** Goal of the exercise **
The result should be every line of the listing that contains "posiciones".

** Material for the task **
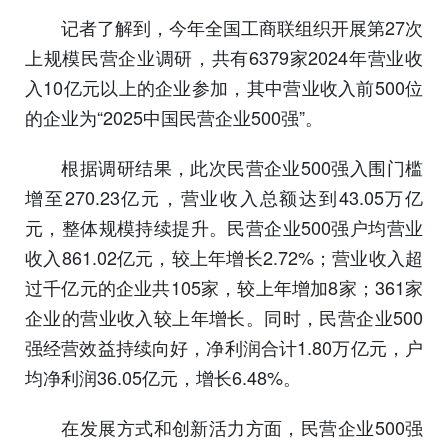
记者了解到，今年全国工商联组织开展第27次
上规模民营企业调研，共有6379家2024年营业收
入10亿元以上的企业参加，其中营业收入前500位
的企业为“2025中国民营企业500强”。
根据调研结果，此次民营企业500强入围门槛
增至270.23亿元，营业收入总额达到43.05万亿
元，整体规模持续提升。民营企业500强户均营业
收入861.02亿元，较上年增长2.72%；营业收入超
过千亿元的企业共105家，较上年增加8家；361家
企业的营业收入较上年增长。同时，民营企业500
强经营效益持续向好，净利润合计1.80万亿元，户
均净利润36.05亿元，增长6.48%。
在发展方式和创新活力方面，民营企业500强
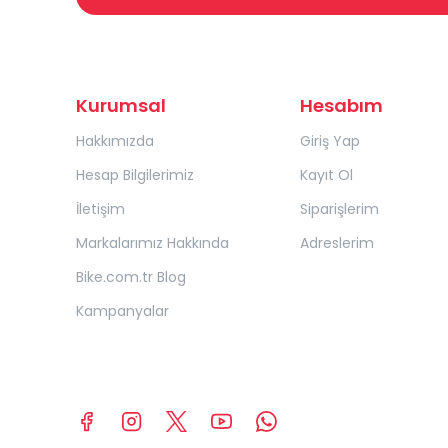
Kurumsal
Hesabım
Hakkımızda
Giriş Yap
Hesap Bilgilerimiz
Kayıt Ol
İletişim
Siparişlerim
Markalarımız Hakkında
Adreslerim
Bike.com.tr Blog
Kampanyalar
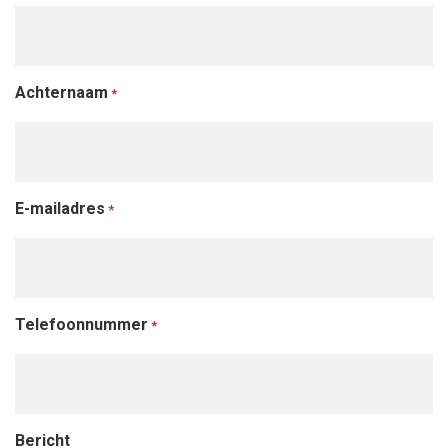
Achternaam
*
E-mailadres
*
Telefoonnummer
*
Bericht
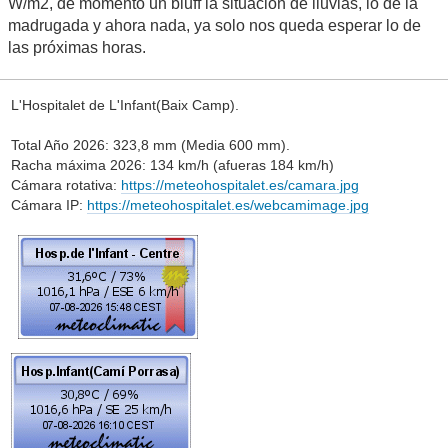
W/m2, de momento un bluff la situación de lluvias, lo de la
madrugada y ahora nada, ya solo nos queda esperar lo de
las próximas horas.
L'Hospitalet de L'Infant(Baix Camp).
Total Año 2026: 323,8 mm (Media 600 mm).
Racha máxima 2026: 134 km/h (afueras 184 km/h)
Cámara rotativa:
https://meteohospitalet.es/camara.jpg
Cámara IP:
https://meteohospitalet.es/webcamimage.jpg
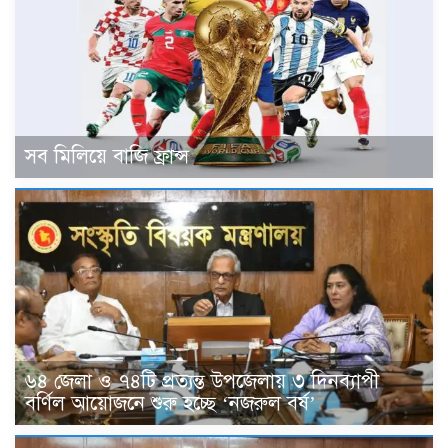
সব মিলিয়ে বাজি ফ্রান্স
৬৪ জেলা ও ৭৪টি প্রত্যন্ত উপজেলায় ৩ দিনব্যাপী
বর্ণিল আয়োজনে শুরু হচ্ছে ‘নজরুল বর্ষ’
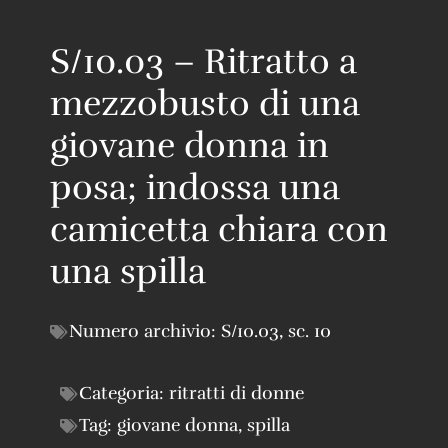
S/10.03 – Ritratto a
mezzobusto di una
giovane donna in
posa; indossa una
camicetta chiara con
una spilla
Numero archivio:
S/10.03
,
sc. 10
Categoria:
ritratti di donne
Tag:
giovane donna
,
spilla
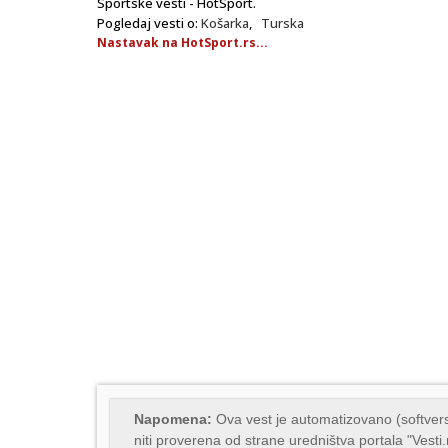
Sportske vesti - HotSport.
Pogledaj vesti o:
Košarka
,
Turska
Nastavak na HotSport.rs...
Napomena:
Ova vest je automatizovano (softvers
niti proverena od strane uredništva portala "Vesti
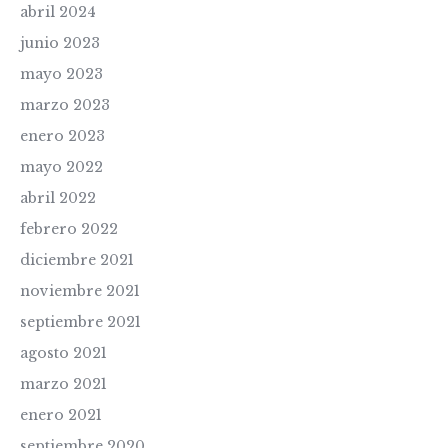
abril 2024
junio 2023
mayo 2023
marzo 2023
enero 2023
mayo 2022
abril 2022
febrero 2022
diciembre 2021
noviembre 2021
septiembre 2021
agosto 2021
marzo 2021
enero 2021
septiembre 2020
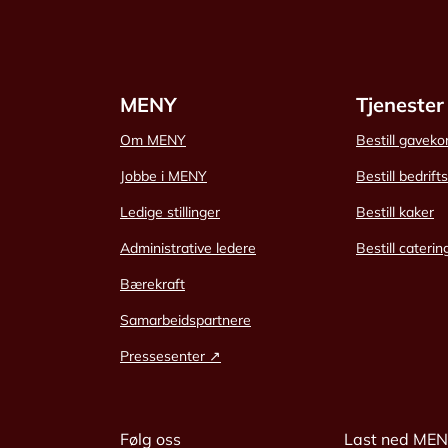
MENY
Tjenester
Om MENY
Bestill gaveko
Jobbe i MENY
Bestill bedrift
Ledige stillinger
Bestill kaker
Administrative ledere
Bestill caterin
Bærekraft
Samarbeidspartnere
Pressesenter ↗
Følg oss
Last ned ME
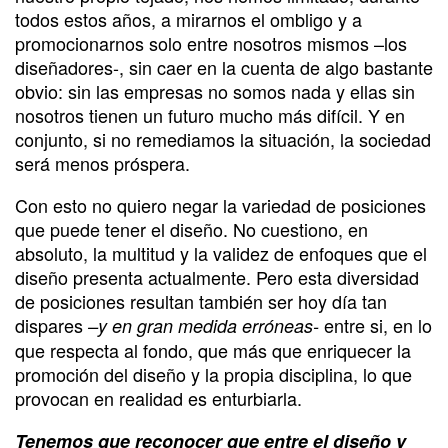
todos estos años, a mirarnos el ombligo y a
promocionarnos solo entre nosotros mismos –los
diseñadores-, sin caer en la cuenta de algo bastante
obvio: sin las empresas no somos nada y ellas sin
nosotros tienen un futuro mucho más difícil. Y en
conjunto, si no remediamos la situación, la sociedad
será menos próspera.
Con esto no quiero negar la variedad de posiciones
que puede tener el diseño. No cuestiono, en
absoluto, la multitud y la validez de enfoques que el
diseño presenta actualmente. Pero esta diversidad
de posiciones resultan también ser hoy día tan
dispares
entre si, en lo
–y en gran medida erróneas-
que respecta al fondo, que más que enriquecer la
promoción del diseño y la propia disciplina, lo que
provocan en realidad es enturbiarla.
Tenemos que reconocer que entre el diseño y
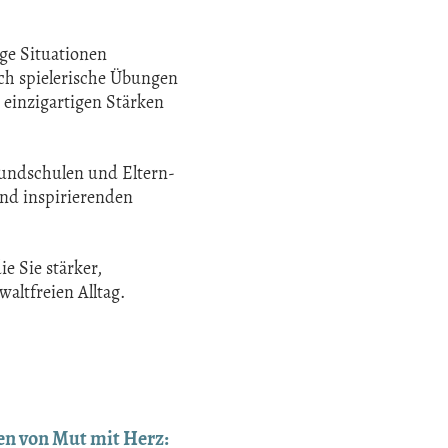
ige Situationen
ch spielerische Übungen
 einzigartigen Stärken
rundschulen und Eltern-
und inspirierenden
ie Sie stärker,
altfreien Alltag.
en von Mut mit Herz:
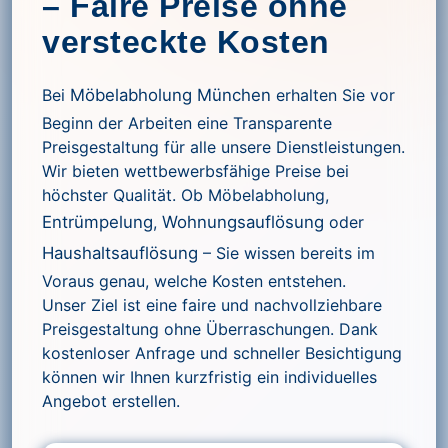
– Faire Preise ohne
versteckte Kosten
Bei
Möbelabholung München
erhalten Sie vor
Beginn der Arbeiten eine Transparente
Preisgestaltung für alle unsere Dienstleistungen.
Wir bieten wettbewerbsfähige Preise bei
höchster Qualität. Ob Möbelabholung,
Entrümpelung
,
Wohnungsauflösung
oder
Haushaltsauflösung
– Sie wissen bereits im
Voraus genau, welche Kosten entstehen.
Unser Ziel ist eine faire und nachvollziehbare
Preisgestaltung ohne Überraschungen. Dank
kostenloser Anfrage und schneller Besichtigung
können wir Ihnen kurzfristig ein individuelles
Angebot erstellen.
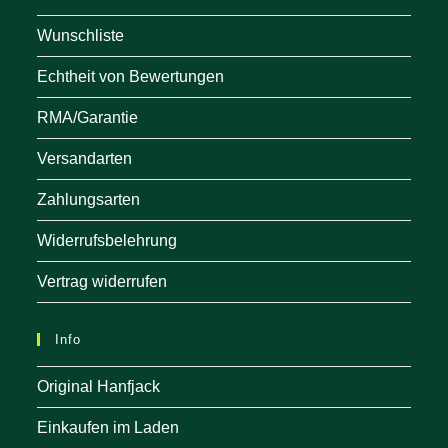
Wunschliste
Echtheit von Bewertungen
RMA/Garantie
Versandarten
Zahlungsarten
Widerrufsbelehrung
Vertrag widerrufen
Info
Original Hanfjack
Einkaufen im Laden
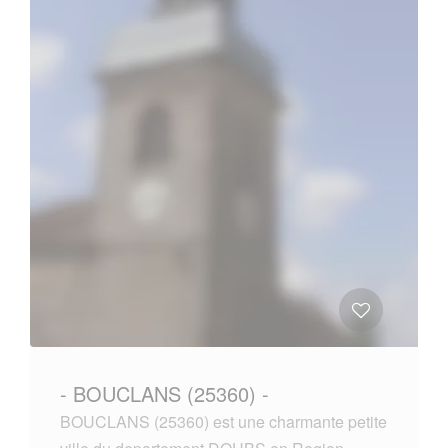
- BOUCLANS (25360) -
BOUCLANS (25360) est une charmante petite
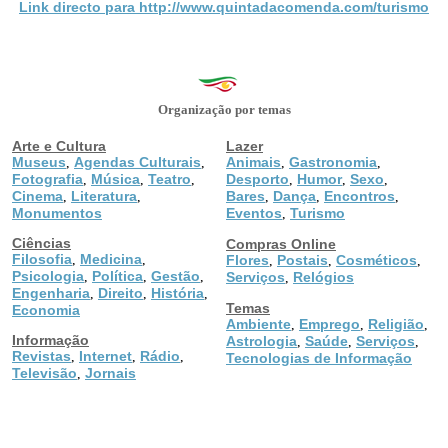
Link directo para http://www.quintadacomenda.com/turismo
Organização por temas
Arte e Cultura
Lazer
Museus
Agendas Culturais
Animais
Gastronomia
,
,
,
,
Fotografia
Música
Teatro
Desporto
Humor
Sexo
,
,
,
,
,
,
Cinema
Literatura
Bares
Dança
Encontros
,
,
,
,
,
Monumentos
Eventos
Turismo
,
Ciências
Compras Online
Filosofia
Medicina
,
,
Flores
Postais
Cosméticos
,
,
,
Psicologia
Política
Gestão
,
,
,
Serviços
Relógios
,
Engenharia
Direito
História
,
,
,
Temas
Economia
Ambiente
Emprego
Religião
,
,
,
Informação
Astrologia
Saúde
Serviços
,
,
,
Revistas
Internet
Rádio
,
,
,
Tecnologias de Informação
Televisão
Jornais
,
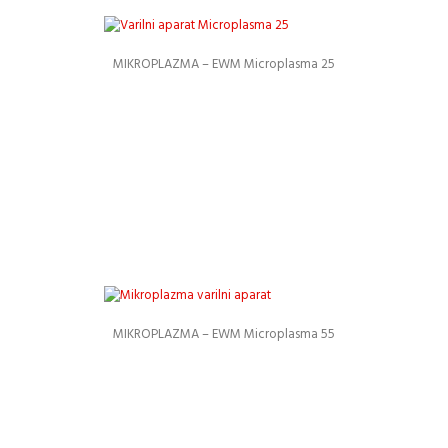
MIKROPLAZMA – EWM Microplasma 25
Podrobnosti
MIKROPLAZMA – EWM Microplasma 55
Podrobnosti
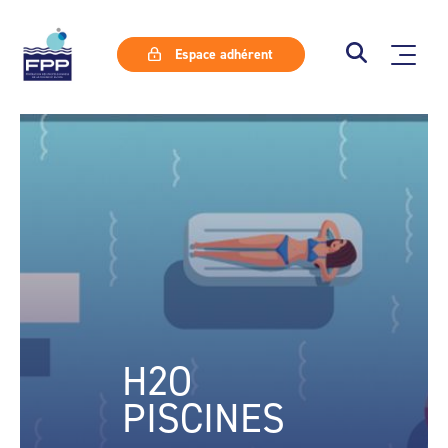
Espace adhérent
H2O
PISCINES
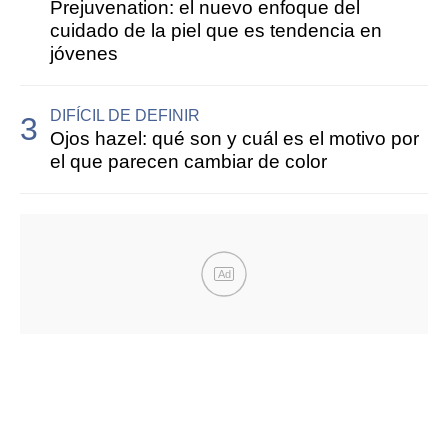
Prejuvenation: el nuevo enfoque del
cuidado de la piel que es tendencia en
jóvenes
DIFÍCIL DE DEFINIR
Ojos hazel: qué son y cuál es el motivo por
el que parecen cambiar de color
Ad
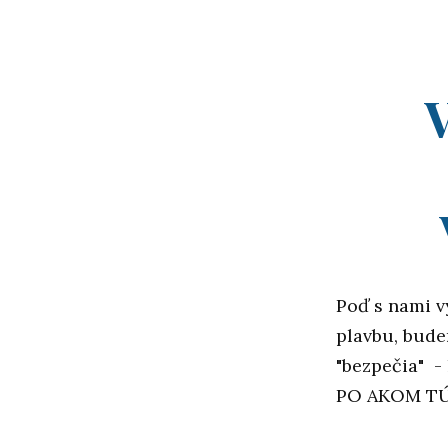
Poď s nami v
plavbu, bude
"bezpečia" -
PO AKOM TÚ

** The answer **
Con esto no quiero negar la variedad de posiciones
de posiciones resultan también ser hoy día tan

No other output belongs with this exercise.